Zerisky Elfianto*)
SUDAH tiga tahun penulis berdomisili di Desa Sukawangi, Puncak Dua Bogor. Selama itu pula, tidak hanya menjadi saksi perkembangan apapun yang terjadi di tengah masyarakat agraris tersebut.
Dalam tulisan ini, yang penulis maksud adalah terkait dengan hiruk-pikuk tenurial antara warga desa dengan Perhutani – sebagai pengelola hutan negara di kawasan sejuk, indah, serta penuh nuansa agraris itu. Terkait dengan hal ini, tidak hanya sebatas pemantau dan pengkabar (dengan beberapa judul publikasi di media ini), bahkan penulis pun –secara langsung atau tidak– akhirnya ikut ‘nyemplung’, terlibat dalam sebuah organisasi (paguyuban) warga bernama Forum Komunikasi Warga Sukawangi (FKWS).
Tanpa mengesampingkan profesi sebagai jurnalis yang harus netral apa adanya, namun ‘rasa’ menggiring kepedulian. Meski tidak terlalu pasrah, namun memang, suara petani itu lemah. Hal itulah yang membuat penulis –secara diam-diam– ikut melibatkan diri dan bahkan ikut membidani lahirnya paguyuban FKWS.
Di wilayah yang nyaris 100% warganya petani (kecil) itu, ada kelembagaan seperti kelompk tani atau Gapoktan di wilayah ini, namun tampaknya ‘tumpul’, atau mungkin (seperti dikatakan sejumlah warga) malah lupa jati diri dan tidak memihak aspirasi anggotanya.
Menjerit Pada ‘Angin’
Kasus tenurial, dimana ribuan warga meng-klaim bahwa tanah tempat tinggal mereka adalah hak yang sudah diwarisi leluhur sejak puluhan tahun silam. Sementara pihak ‘sebelah’ meng-klaim bahwa perkampungan itu merupakan kawasan hutan.
Perdebatan yang begitu sengit sejak tiga tahun terakhir itu bagaikan tak berujung.

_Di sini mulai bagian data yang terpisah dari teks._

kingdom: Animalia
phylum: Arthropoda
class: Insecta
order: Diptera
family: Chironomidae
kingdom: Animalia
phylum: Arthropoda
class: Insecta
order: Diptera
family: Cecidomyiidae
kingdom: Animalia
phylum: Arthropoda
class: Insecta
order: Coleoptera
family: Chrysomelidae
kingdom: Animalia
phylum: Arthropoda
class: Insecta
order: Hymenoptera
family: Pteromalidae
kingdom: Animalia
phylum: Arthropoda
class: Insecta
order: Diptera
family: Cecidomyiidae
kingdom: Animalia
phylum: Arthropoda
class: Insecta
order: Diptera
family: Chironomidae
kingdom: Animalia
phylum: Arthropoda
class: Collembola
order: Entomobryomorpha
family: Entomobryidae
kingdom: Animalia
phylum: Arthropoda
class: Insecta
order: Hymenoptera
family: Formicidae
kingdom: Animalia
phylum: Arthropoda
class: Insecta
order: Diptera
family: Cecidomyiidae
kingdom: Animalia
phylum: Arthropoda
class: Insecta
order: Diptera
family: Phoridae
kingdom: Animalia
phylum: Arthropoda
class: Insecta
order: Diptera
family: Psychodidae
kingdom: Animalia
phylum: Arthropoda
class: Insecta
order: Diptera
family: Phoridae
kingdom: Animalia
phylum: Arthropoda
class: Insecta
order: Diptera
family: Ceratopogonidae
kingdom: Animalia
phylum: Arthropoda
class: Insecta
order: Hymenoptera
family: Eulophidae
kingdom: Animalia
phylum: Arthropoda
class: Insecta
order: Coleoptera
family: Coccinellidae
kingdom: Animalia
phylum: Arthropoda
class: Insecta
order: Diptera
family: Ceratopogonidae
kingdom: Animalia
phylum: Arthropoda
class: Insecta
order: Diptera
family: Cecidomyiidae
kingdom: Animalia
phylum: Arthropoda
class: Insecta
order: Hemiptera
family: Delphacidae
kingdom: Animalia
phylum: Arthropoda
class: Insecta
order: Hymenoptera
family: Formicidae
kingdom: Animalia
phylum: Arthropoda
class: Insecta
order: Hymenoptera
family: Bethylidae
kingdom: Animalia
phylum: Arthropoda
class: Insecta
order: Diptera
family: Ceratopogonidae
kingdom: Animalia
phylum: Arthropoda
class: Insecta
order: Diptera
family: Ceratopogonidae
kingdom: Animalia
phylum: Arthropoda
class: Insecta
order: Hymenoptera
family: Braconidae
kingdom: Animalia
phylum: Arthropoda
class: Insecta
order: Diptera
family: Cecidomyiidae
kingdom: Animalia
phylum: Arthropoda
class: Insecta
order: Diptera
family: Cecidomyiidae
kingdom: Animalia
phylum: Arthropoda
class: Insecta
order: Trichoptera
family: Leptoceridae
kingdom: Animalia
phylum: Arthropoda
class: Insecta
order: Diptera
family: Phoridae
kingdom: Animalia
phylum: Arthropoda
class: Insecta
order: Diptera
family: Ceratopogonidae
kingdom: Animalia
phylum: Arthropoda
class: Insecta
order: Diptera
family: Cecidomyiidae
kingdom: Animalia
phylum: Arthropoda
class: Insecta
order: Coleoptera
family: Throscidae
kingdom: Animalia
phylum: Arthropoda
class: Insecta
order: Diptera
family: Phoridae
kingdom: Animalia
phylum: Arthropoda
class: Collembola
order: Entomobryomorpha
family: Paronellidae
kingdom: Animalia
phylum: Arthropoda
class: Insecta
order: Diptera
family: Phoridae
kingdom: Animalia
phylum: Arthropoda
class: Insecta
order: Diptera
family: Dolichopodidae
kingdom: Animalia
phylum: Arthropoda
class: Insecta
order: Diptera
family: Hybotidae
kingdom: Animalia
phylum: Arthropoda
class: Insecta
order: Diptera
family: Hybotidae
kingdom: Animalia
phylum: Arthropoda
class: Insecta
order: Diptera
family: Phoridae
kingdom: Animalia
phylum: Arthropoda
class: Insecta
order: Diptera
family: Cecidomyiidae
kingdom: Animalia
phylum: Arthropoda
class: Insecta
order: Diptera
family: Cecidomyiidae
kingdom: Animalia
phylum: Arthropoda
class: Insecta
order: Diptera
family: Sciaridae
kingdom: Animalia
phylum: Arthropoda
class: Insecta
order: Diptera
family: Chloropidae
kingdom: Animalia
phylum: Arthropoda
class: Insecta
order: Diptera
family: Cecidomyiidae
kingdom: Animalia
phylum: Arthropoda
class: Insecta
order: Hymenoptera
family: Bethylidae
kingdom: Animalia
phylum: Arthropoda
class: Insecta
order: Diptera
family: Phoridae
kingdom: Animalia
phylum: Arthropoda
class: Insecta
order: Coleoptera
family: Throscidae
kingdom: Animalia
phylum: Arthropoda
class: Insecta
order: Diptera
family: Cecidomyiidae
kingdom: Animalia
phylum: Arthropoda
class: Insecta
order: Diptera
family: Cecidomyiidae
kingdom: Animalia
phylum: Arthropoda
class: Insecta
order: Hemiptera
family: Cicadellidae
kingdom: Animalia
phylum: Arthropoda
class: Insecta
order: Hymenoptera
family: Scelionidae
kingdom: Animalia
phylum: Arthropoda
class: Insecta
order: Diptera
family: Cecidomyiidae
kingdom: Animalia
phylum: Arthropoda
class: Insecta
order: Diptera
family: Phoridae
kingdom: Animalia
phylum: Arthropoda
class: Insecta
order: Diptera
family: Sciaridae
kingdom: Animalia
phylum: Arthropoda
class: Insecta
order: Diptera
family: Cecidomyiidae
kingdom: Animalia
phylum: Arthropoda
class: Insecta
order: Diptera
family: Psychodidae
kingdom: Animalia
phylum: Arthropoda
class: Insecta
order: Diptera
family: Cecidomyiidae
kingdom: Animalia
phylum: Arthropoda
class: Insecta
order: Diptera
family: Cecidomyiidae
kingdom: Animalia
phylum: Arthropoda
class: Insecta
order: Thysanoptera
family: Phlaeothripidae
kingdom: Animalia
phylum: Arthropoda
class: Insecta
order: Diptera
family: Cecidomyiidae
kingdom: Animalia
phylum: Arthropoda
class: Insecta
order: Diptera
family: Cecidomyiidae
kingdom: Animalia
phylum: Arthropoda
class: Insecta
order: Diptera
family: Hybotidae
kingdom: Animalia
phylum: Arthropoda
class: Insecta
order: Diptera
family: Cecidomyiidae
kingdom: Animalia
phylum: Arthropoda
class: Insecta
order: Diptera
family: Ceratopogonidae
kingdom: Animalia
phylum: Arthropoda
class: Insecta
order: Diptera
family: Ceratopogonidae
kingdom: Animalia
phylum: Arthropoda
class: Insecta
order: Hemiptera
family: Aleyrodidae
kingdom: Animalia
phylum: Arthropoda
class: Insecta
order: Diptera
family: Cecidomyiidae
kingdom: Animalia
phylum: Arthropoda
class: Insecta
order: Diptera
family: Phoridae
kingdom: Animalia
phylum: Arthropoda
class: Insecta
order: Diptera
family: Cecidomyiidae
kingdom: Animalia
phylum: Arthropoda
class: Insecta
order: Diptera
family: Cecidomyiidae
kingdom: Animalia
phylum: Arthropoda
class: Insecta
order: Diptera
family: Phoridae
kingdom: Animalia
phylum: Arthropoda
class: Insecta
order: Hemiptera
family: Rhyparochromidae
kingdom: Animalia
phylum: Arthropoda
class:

Setiap kali pertemuan, baik dengan pemerintah daerah maupun pihak terkait di Kementerian Lingkungan Hidup dan Kehutanan (KLHK), paguyuban pun merasa ada angin segar dan optimis. Namun kebahagiaan itu hanya sesaat. Seiring perjalanan waktu, hingga kini ‘angin segar’ yang ditiupkan itu hanya bak ‘lipstik’. Statusquo.
Penulis menilai, rakyat (ribuan petani Sukawangi) melalui FKWS, bagai berteriak pada angin. Pihak birokrat, baik Pemkab Bogor maupun KLHK (BPKH Yogyakarta), hingga sebentar lagi rejim berganti belum mampu menuntaskan, atau menjawab harapan warga Sukawangi, dengan berbagai alasan.
Tanah untuk Rakyat
Ketimpangan dalam kepemilikan lahan sudah teramat mencolok dan berlangsung sangat lama. Itu tidak bisa lagi dibiarkan. Langkah langkah koreksi kebijakan secara tepat, cepat, dan menyeluruh harus dijalankan.
Pilihan yang dapat diambil ialah mengimplementasikan program reformasi agraria. Dengan program ini, susunan pemilikan, penguasaan, dan penggunaan sumber-sumber agraria, terutama tanah, ditata kembali demi kepentingan rakyat kecil. Tak jauh dari pusat pemerintahan Republik ini, hal demikian juga menjadi asa ribuan petani, warga Desa Sukawangi Puncak Dua Bogor.
Beberapa waktu ke depan, kita berada dalam tahun politik. Isu seperti ini tampaknya cukup ‘gurih’ menjadi konsumsi politik. Seperti adagium para kapitalis; tidak ada makan siang yang gratis.., maka rakyat yang sedang berharap pun bisa terlena ditiup angin surga.
Menurut penulis, warga Sukawangi yang sedang memperjuangkan tapal batas dengan Perhutani itu butuh uluran tangan, dukungan murni para pihak, seperti halnya AMAN (Aliansi Masyarakat Adat Nusantara), WALHI (Wahana Lingkungan Hidup), atau KPA (Konsorsium Pembaruan Agraria). Ini agaknya lebih kompeten.
*) Pemimpin Redaksi Green Indonesia (GI).